On that basis the Russian state-controlled gas monopoly hopes to become an influential world energy company. This is borne out by the materials prepared for the annual meeting of Gazprom shareholders held on June 27.
The meeting was routine, if not dull. And indeed, what can one expect since the price of hydrocarbon resources have skyrocketed for several years, with the current average price in Europe at $400 per 1000 cubic meters. Even the first change of Gazprom's Chairman in many years was something of a formality: First Vice Premier Viktor Zubkov became the Chairman of the company's Board of Directors replacing Dmitry Medvedev who moved from the seat of Vice Premier to that of President in May.
However, for eight years the day-to-day affairs of Gazprom have been run by the company's CEO Alexei Miller. He implied that the company's strategy would still be based on the price for "the blue fuel". The gas company's investment program hinges entirely on this. In 2008, with luck, the investment program may increase from the planned 710 billion rubles ($30.33 billion) to 910 billion rubles ($38.9 billion).
The main investment projects will be the Bovanenkovo and Kharasavei fields on Yamal Peninsula, which the Russian giant is finally starting to develop, and the building of the gas pipeline between Bovanenkovo and Ukhta which will link the fields on the peninsula with the existing network of gas pipelines.
It is heartening that the gas monopoly is planning to increase gas production in 2008, if only by 2.6% to 563 billion cubic meters. The extra gas will go to the domestic market. It will be recalled that Gazprom's fuel production dropped by 1.3% in 2007.
The meeting discussion could not ignore the delicate issue of Russia's middleman role in selling Central Asian gas to Ukraine through which 80% of the sales of Russian gas go to Western Europe.
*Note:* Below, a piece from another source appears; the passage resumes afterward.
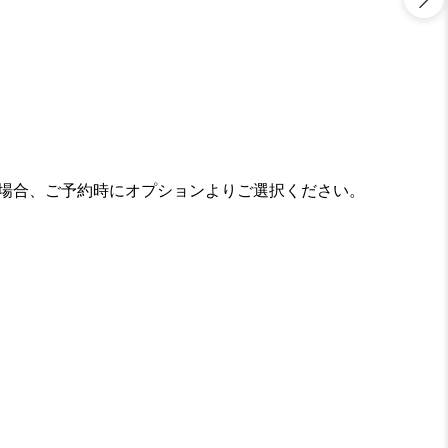
の場合、ご予約時にオプションよりご選択ください。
Last spring Uzbekistan, Kazakhstan and Turkmenistan declared that they would themselves supply gas to Gazprom at average European prices (this year Ukraine has been buying Central Asian gas from Gazprom at a much cheaper price, $179.5 per 1000 cubic meters).
Miller told the Gazprom meeting that if agreements with the Central Asian countries are based on the average European price this year, the cost of gas for Ukraine would be more than $400 per 1000 cubic meters. It should be noted that Russian Prime Minister Vladimir Putin, in his talks with Ukrainian Prime Minister Yulia Tymoshenko on June 28, was much more diplomatic. Both agreed European prices for Ukraine should be introduced gradually.
As for other aspects of international cooperation, Miller told the Gazprom meeting that an agreement with Slovenia on building the Southern Stream pipeline (from the Russian Black Sea coast via the Balkans with branches to southern and northern Italy) would be signed shortly. A similar agreement is planned with Austria. (Such agreements have already been signed with other transit countries.
A recent Financial Times list of the biggest companies has Gazprom, with a capitalization of $300 billion, in 4th place after ExxonMobil (U.S.), PetroChina (China) and General Electric (U.S). However, after the meeting Miller said that the Russian gas monopoly was set to gain even greater weight as an energy company in the world. He thinks Gazprom will need 7-10 years to become the world's "number one".
Miller can well afford to make such forecasts as his own contract with the company expires in 2011. A promise to double the group's capitalization within two years would make more sense. But to do that the issue of the group's efficiency must be addressed and the returns on investments must be increased. Today investments are spent much like in Soviet times, on the basis of using up the money.
But this is not how Gazprom management thinks. It believes that the price of hydrocarbons will go up and up. In an interview with the British Financial Times on the eve of the shareholder meeting, Miller said the price of oil next year would hit $250 per barrel (OPEC, for example, does not rule out that oil prices will jump to $150-170 per barrel this summer, but it is aware that the market is a typical "bubble" which may burst at any moment).
Miller told the FT that his company viewed North America as a sphere of its strategic interests and was planning to start supplying liquefied natural gas from the Shtokman field in the Barents Sea to the US and Canada beginning in 2014 (having said that, the West-European market may consume all the fuel from Shtokman). Miller also claims that Gazprom is interested in taking part in the construction of a pipeline in Alaska.
Moreover, Miller says Gazprom is about to strike a major gas deal with Nigeria for the construction of a 4300 km trans-Saharan pipeline that would bring gas to Europe via North Africa.
If one looks at the world through rose-colored glasses, one can make bold plans indeed.
The opinions expressed in this article are the author's and do not necessarily represent those of RIA Novosti.